On 6/17/20 5:23 AM, Petr Mladek wrote:
On Mon 2020-06-15 13:27:54, Joe Lawrence wrote:
The dmesg utility already comes with a command line switch to omit
kernel timestamps, let's use it instead of applying an extra regex to
filter them out.
Now without the '[timestamp]: ' prefix at the beginning of the log
entry, revise the filtering regex to search for the 'livepatch:'
subsystem prefix at the beginning of the line.
I wanted to push this patchset and run full test after each patch.
Suddenly the tests started to fail, for example:
Hi Petr,
Thank you for running additional tests on your end. I ran this on
x86_64, ppc64le and s390 across a bunch of hosts and VMs, but never
repeatedly so I never saw this interesting combination of issues.
$/tools/testing/selftests/livepatch> ./test-livepatch.sh
TEST: basic function patching ... ok
TEST: multiple livepatches ... not ok
--- expected
+++ result
@@ -1,3 +1,9 @@
+% echo 0 > /sys/kernel/livepatch/test_klp_livepatch/enabled
+livepatch: 'test_klp_livepatch': initializing unpatching transition
+livepatch: 'test_klp_livepatch': starting unpatching transition
+livepatch: 'test_klp_livepatch': completing unpatching transition
+livepatch: 'test_klp_livepatch': unpatching complete
+% rmmod test_klp_livepatch
% modprobe test_klp_livepatch
livepatch: enabling patch 'test_klp_livepatch'
livepatch: 'test_klp_livepatch': initializing patching transition
@@ -20,9 +26,3 @@ livepatch: 'test_klp_atomic_replace': co
livepatch: 'test_klp_atomic_replace': unpatching complete
% rmmod test_klp_atomic_replace
test_klp_livepatch: this has been live patched
-% echo 0 > /sys/kernel/livepatch/test_klp_livepatch/enabled
-livepatch: 'test_klp_livepatch': initializing unpatching transition
-livepatch: 'test_klp_livepatch': starting unpatching transition
-livepatch: 'test_klp_livepatch': completing unpatching transition
-livepatch: 'test_klp_livepatch': unpatching complete
-% rmmod test_klp_livepatch
ERROR: livepatch kselftest(s) failed
The problem is a combination of:
+ 1st patch that causes that old kernel messages are not cleared
+ 2nd patch that removes time stamps from the diff
+ lost the oldest messages because internal kernel log buffer overflow
+ run the same tests more times
As a result, the diff might match with an incomplete log from
the previous run.
D'oh. The referenced commit f131d9edc29d uses dmesg without any
options, so it didn't suffer this gotcha.

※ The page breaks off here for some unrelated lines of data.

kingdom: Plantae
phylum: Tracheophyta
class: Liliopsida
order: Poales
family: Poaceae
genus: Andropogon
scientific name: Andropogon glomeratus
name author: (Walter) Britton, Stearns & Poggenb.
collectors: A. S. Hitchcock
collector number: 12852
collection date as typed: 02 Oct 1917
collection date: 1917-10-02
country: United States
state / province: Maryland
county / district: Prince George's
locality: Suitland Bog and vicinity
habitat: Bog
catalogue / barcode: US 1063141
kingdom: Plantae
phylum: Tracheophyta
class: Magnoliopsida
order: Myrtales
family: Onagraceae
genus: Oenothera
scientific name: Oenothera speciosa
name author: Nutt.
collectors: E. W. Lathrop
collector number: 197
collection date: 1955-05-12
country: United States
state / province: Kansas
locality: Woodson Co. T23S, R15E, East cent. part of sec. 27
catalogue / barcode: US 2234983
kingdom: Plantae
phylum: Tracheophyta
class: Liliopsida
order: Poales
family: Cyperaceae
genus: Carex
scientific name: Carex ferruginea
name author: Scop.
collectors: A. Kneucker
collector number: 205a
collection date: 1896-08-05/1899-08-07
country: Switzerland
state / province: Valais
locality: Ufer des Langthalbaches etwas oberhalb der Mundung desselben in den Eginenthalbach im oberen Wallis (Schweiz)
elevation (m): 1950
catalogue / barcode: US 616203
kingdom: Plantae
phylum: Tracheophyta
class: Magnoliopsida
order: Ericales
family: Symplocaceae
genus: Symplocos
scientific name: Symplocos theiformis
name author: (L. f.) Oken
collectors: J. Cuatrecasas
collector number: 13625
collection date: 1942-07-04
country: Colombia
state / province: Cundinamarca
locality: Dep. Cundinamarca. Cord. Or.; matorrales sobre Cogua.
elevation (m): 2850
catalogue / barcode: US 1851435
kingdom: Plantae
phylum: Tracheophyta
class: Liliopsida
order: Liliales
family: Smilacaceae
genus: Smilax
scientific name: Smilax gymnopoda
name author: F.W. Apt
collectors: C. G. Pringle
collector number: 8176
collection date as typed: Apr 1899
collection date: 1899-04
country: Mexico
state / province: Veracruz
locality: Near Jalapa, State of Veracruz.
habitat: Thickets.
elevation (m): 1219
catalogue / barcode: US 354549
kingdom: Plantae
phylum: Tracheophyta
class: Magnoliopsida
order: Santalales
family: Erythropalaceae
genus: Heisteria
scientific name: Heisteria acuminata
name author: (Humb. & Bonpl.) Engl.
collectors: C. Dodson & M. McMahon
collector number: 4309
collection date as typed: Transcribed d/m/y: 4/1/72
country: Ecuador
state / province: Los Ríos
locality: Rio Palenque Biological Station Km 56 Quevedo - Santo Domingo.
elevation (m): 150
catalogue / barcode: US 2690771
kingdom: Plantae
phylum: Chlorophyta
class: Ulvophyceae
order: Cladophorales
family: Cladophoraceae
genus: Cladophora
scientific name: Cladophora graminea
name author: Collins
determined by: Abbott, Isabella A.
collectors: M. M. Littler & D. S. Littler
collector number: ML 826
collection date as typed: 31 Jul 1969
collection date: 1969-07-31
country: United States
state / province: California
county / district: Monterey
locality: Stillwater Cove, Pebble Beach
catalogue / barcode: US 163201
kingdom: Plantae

Everything works when this 2nd patch is not commited. The timestamp
helps to distinguish old and new messages. The lost messages
are ignored thanks to the diff parameters:
--changed-group-format='%>' --unchanged-group-format=''
If you agree, I'll solve this problem by not committing this patch
into livepatch.git repo.
Very good catch and explanation. I'd be okay w/skipping the 2nd patch,
hopefully the others don't conflict too much by removing it.
It would be great to add a comment that the timestamp is actually
important. But it might be done in a followup patch.
Yeah, something that subtle should probably have a comment to that
effect. We all thought this was the "easy" change in the set, but never
thought it through :)
-- Joe